An electron initially moves in a horizontal direction and has a kinetic energy of 2 x 10^3 electron volts when it is in the position shown above. It passes through a uniform electric field between two oppositely charged horizontal plates (region I) and a field free region (region II) before eventually striking a screen at a distance of .08 meters from the edge of the plates. The plates are .04 meters long and are separated from each other by a distance of .02 meters. The potential difference across the plates is 250 volts.

a. Calculate the initial speed of the electron as it enters region I.

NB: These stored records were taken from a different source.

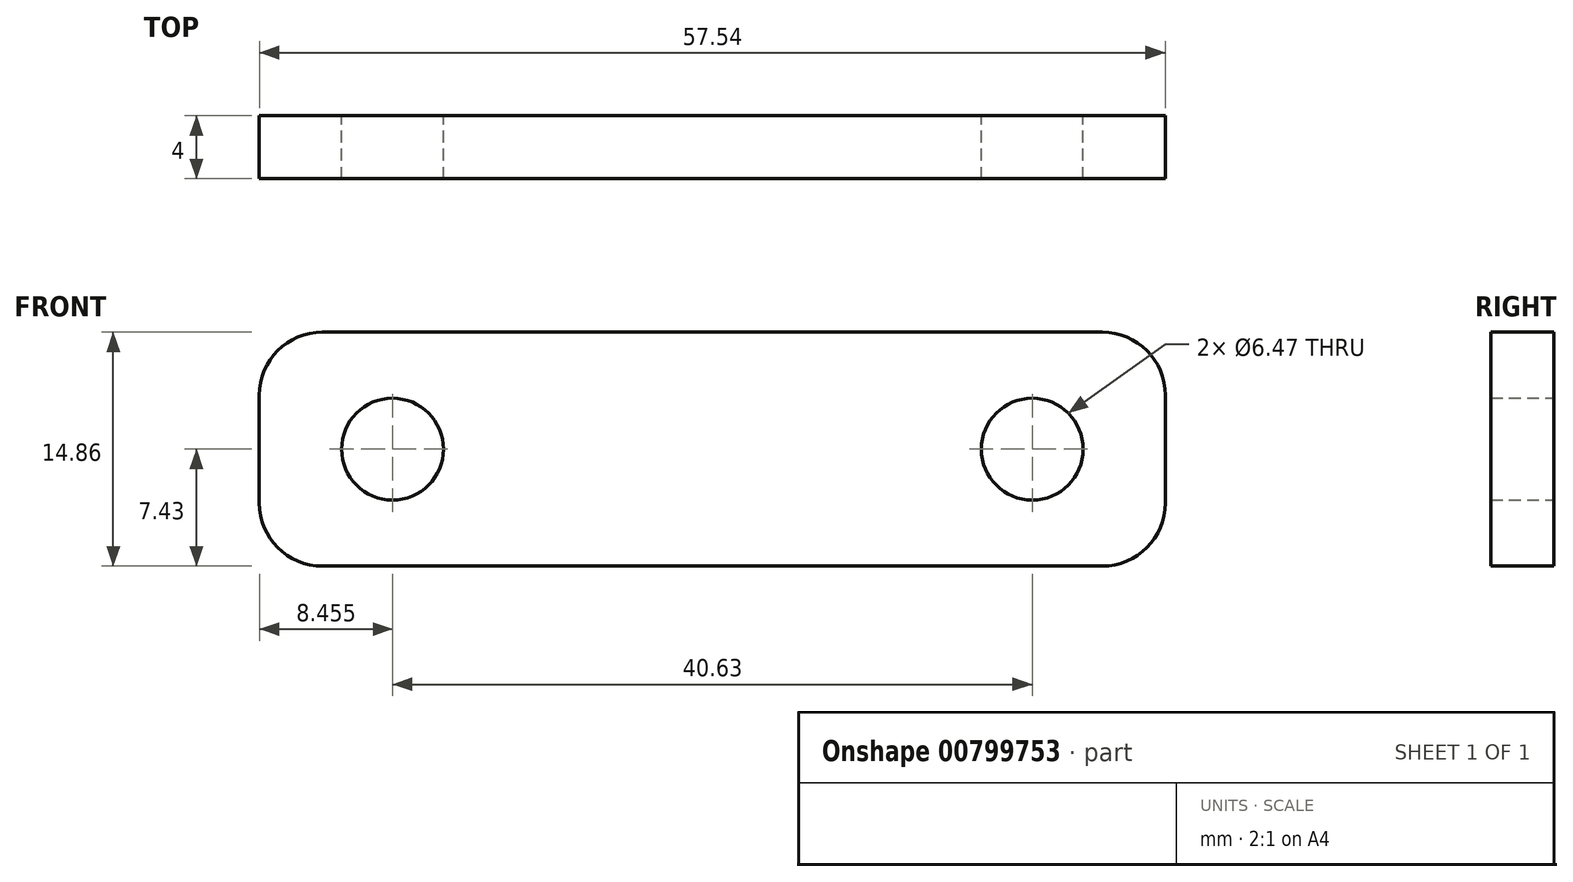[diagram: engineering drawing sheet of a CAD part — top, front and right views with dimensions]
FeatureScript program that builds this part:
annotation { "Feature Type Name" : "Feature", "Feature Type Description" : "" }
export const myFeature = defineFeature(function(context is Context, id is Id, definition is map)
    precondition{}
    {
        {
            var Q0;
            Q0=qCreatedBy(makeId("Front.planeOp"),FACE);
            var sketch = newSketch(context, id + "F0", { "sketchPlane" : qUnion([Q0])});
            skLineSegment(sketch, "E0.bottom", {"start": v(28.78, 7.43) * mm, "end": v(-28.78, 7.43) * mm});
            skLineSegment(sketch, "E0.top", {"start": v(28.78, -7.43) * mm, "end": v(-28.78, -7.43) * mm});
            skLineSegment(sketch, "E0.left", {"start": v(28.78, 7.43) * mm, "end": v(28.78, -7.43) * mm});
            skLineSegment(sketch, "E0.right", {"start": v(-28.78, 7.43) * mm, "end": v(-28.78, -7.43) * mm});
            skPoint(sketch, "E0.middle", {"position": v(0, 0) * mm});
            skCircle(sketch, "E1", {"center": v(-20.32, 0) * mm, "radius": 3.23 * mm});
            skPoint(sketch, "E1.centerSnap0", {"position": v(-28.78, 0) * mm});
            skCircle(sketch, "E2", {"center": v(20.32, 0) * mm, "radius": 3.23 * mm});
            skSolve(sketch);
        }
        {
            var Q0;
            Q0=makeQuery(id+"F0.imprint","IMPRINT",FACE,{"disambiguationData":[TD([[makeQuery(id+"F0.imprint","IMPRINT",EDGE,{"derivedFrom":sQuery(id+"F0.wireOp",EDGE,"E0.bottom")}),1.0]])]});
            extrude(context, id + "F1", {"entities" : qUnion([Q0]), "depth" : 4 * mm, "offsetDistance" : 25 * mm});
        }
        {
            var Q0;
            Q0=makeQuery(id+"F1.opExtrude","SWEPT_EDGE",EDGE,{"disambiguationData":[OSD([sQuery(id+"F0.wireOp",EDGE,"E0.top"),sQuery(id+"F0.wireOp",EDGE,"E0.left")])]});
            var Q1;
            Q1=makeQuery(id+"F1.opExtrude","SWEPT_EDGE",EDGE,{"disambiguationData":[OSD([sQuery(id+"F0.wireOp",EDGE,"E0.bottom"),sQuery(id+"F0.wireOp",EDGE,"E0.left")])]});
            var Q2;
            Q2=makeQuery(id+"F1.opExtrude","SWEPT_EDGE",EDGE,{"disambiguationData":[OSD([sQuery(id+"F0.wireOp",EDGE,"E0.top"),sQuery(id+"F0.wireOp",EDGE,"E0.right")])]});
            var Q3;
            Q3=makeQuery(id+"F1.opExtrude","SWEPT_EDGE",EDGE,{"disambiguationData":[OSD([sQuery(id+"F0.wireOp",EDGE,"E0.bottom"),sQuery(id+"F0.wireOp",EDGE,"E0.right")])]});
            fillet(context, id + "F2", {"entities" : qUnion([Q0, Q1, Q2, Q3]), "radius" : 4 * mm, "tangentPropagation" : true, "allowEdgeOverflow" : false});
        }
    });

b. Calculate the magnitude of the electric field E between the plates, and indicate its

direction

c. Calculate the magnitude of the electric force F acting on the electron while it is in

region I

## Homework Equations

KE=(1/2)mv^2

1 eV=1.6 x 10^-19 J

V=Ed

F=qE

mass of electron is 9.11 x 10^-31

charge of electron is 1.602 x 10^-19

## The Attempt at a Solution

I attempted all three parts of the solution, and am looking for clarification on my work.

a. First I changed 2 x 10^3 into 3.2 x 10^-16 J

KE=.5mv^2

3.2 x 10^-16 = .5(9.11 x 10^-31)(v^2)

**2.7 x 10^7 m/s=v**

b. V=Ed

250=E(.02)

**12500 V/m=E**

c. F=qE

F=(-1.602 x 10^-15)(12500)

**F=2 x 10^-15**

Any help anyone could give me would be great, especially if I did parts b and/or c wrong.